• [Using the information]:
• a. From the Cebu race account, return the span between "Our first look" and "the following morning.", inclusive, unchanged.
• b. Take the account of the rainy Cebu race further, picking up after its final sentence.

Now what I didn't count on was the other weather aspect:  rain.

Our first look at the precipitation upon landing at Mactan-Cebu International Airport on Saturday morning, 11 January.

Yes, it was raining when we landed, checked-in at the resort, woke up the next morning, assembled at the starting line, slogged through the entire course (although to be fair, there was some dry-ish reprieve between kilometers 3 to 10,) crossed the finishing line, taxied back to the resort, had brunch, spa treatment and afternoon nap, imbibed our happy hour cocktails, polished off our delish seafood dinner and made our way back to the tiny airport the following morning.

Non. Stop. Rain.

The sloshy ride at 3 am to the race assembly point at the I.T. Park.

But it's not as awful as it sounds.  I mean, it wasn't a torrential stinging downpour with zero visibility.  It was slightly more than a drizzle, and the raindrops, like what I'd seen of Cebu itself, were somewhat refreshing and laidback in nature.  Nothing stressful about them, and at times, especially during the second half of the race when the sun had come up and the sweating was at its maximum, the rain showers were quite welcome.  The only downside was navigating around all those puddles in the dark; within the first 300 meters, my shoes and socks were soaked and I still had 20+ kilometers to look forward to in soggy footwear.  Needless to say, the resulting blisters (one of them a friggin' blood blister - another first for me) hurt like the proverbial bitch.

 
Around the 4K mark along Osmeña Boulevard

Overall, I liked the route.  We started near the financial district of the city, then passed through some of the historic and cultural sites: Provincial Capitol, Osmeña Boulevard, Fuente Osmeña, Colon Street (the country’s oldest), Santo Nino Church, Magellan’s Cross, Malacañang sa Sugbo, Plaza Independencia and (not my favourite section due to the dreary cement walls, intense echoes and dank, stale air) the tunnel leading to and from the Cebu South Coastal Road.

On the Cebu South Coastal Road at around the 11K mark

If I have a personal beef about the route, it would be that half of it doubles back on itself which makes it just a wee bit less interesting for me.  This is due to my own predilection of taking in the sights during my runs and wanting to have the city stimulate my senses to keep me going.  I mean, I don't just keep my head down and run.  Hell, no.  I already know I'm not going to win any prize money or come in within the first 80 per cent of my running cohorts, so I just want to see, hear and smell as much of, well, everything that I can possibly cram within the entire leg. (Also, on a purely psychological level, new sights serve as a handy distraction to keep the niggling onset of my inevitable muscle cramps away.)

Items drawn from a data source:
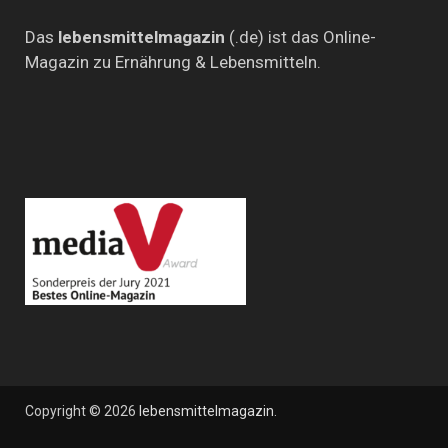
Das
lebensmittelmagazin
(.de) ist das Online-
Magazin zu Ernährung & Lebensmitteln.
Copyright © 2026
lebensmittelmagazin
.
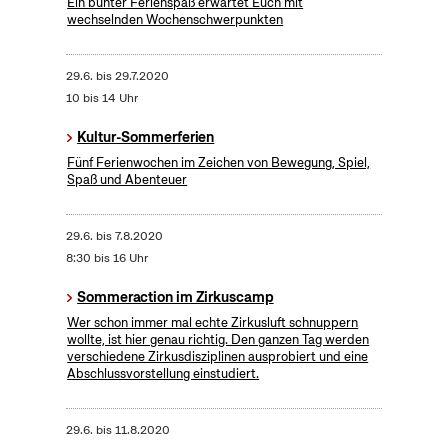
Ein bunter Ferienspaß erwartet Euch mit
wechselnden Wochenschwerpunkten
29.6.
bis
29.7.2020
10 bis 14 Uhr
Kultur-Sommerferien
Fünf Ferienwochen im Zeichen von Bewegung, Spiel,
Spaß und Abenteuer
29.6.
bis
7.8.2020
8:30 bis 16 Uhr
Sommeraction im Zirkuscamp
Wer schon immer mal echte Zirkusluft schnuppern
wollte, ist hier genau richtig. Den ganzen Tag werden
verschiedene Zirkusdisziplinen ausprobiert und eine
Abschlussvorstellung einstudiert.
29.6.
bis
11.8.2020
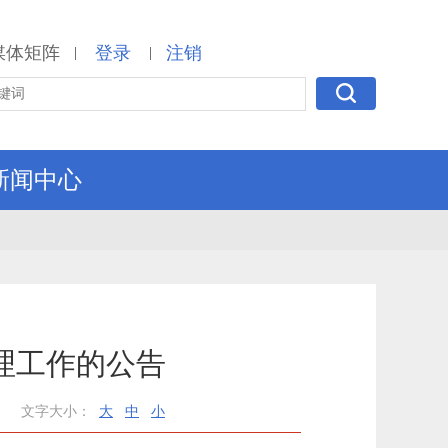
媒体矩阵
登录
注销
|
|
新闻中心
理工作的公告
文字大小：
大
中
小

• [Task-by-task answers]:
• a.
Our first look at the precipitation upon landing at Mactan-Cebu International Airport on Saturday morning, 11 January.

Yes, it was raining when we landed, checked-in at the resort, woke up the next morning, assembled at the starting line, slogged through the entire course (although to be fair, there was some dry-ish reprieve between kilometers 3 to 10,) crossed the finishing line, taxied back to the resort, had brunch, spa treatment and afternoon nap, imbibed our happy hour cocktails, polished off our delish seafood dinner and made our way back to the tiny airport the following morning.

• b.
The view from Cebu South Coastal Road

However, I have to say that some of the absolute best things about this marathon are the exuberant performances dotted along the route.  We're talking various folk dance troupes, percussion bands, scantily clad go-go dancers, karaoke singers and ad hoc sound systems blasting Rihanna and Maroon 5 spurring the runners on.  Loved them all.

So great to see these folk dancers, especially when I was coming out of the dreary tunnel at around the 14K mark.

As I'd mentioned earlier, the last half of the marathon was pretty much a soggy affair but by then I was totally used to the rain fall (and dare I say it, was feeling quite the badass for running whilst dripping wet.)  I haven't seen the official results yet, but I'm pretty sure I'm among the last 20 percent of runners who'd crossed the finish line...somewhere around the 3:36 mark.  Not quite as awful as I'd feared and at any rate, it was good enough to score myself the most awesome medal I've ever received in my life (not that I've won that many, but you know what I mean.)  

What made it all worth it: a cool medal and a cool photo with one of the best-dressed runners at the finish line.

It's fashioned in the shape of a guitar, not surprising as that particular instrument is famous in Cebu  for their high quality, affordability and durability.  Most guitars in the Philippines are made in that city, with the center of the guitar-making industry located in Lapu-Lapu City on Mactan Island (side note: the guitars made in Lapu-Lapu are all handmade, and people who want personalized guitars can order them custom-made according to their own design requirements) and most of the well known guitar manufacturers are local family-owned enterprises passed on from one generation to another.

It's totally apt for a city that's so closely and proudly linked to its heritage to fashion its international marathon's medal in this particular design.  What a fantastic tribute to Cebu and the runners.  Thank you. 

Next stop on the marathon trail: Okinawa!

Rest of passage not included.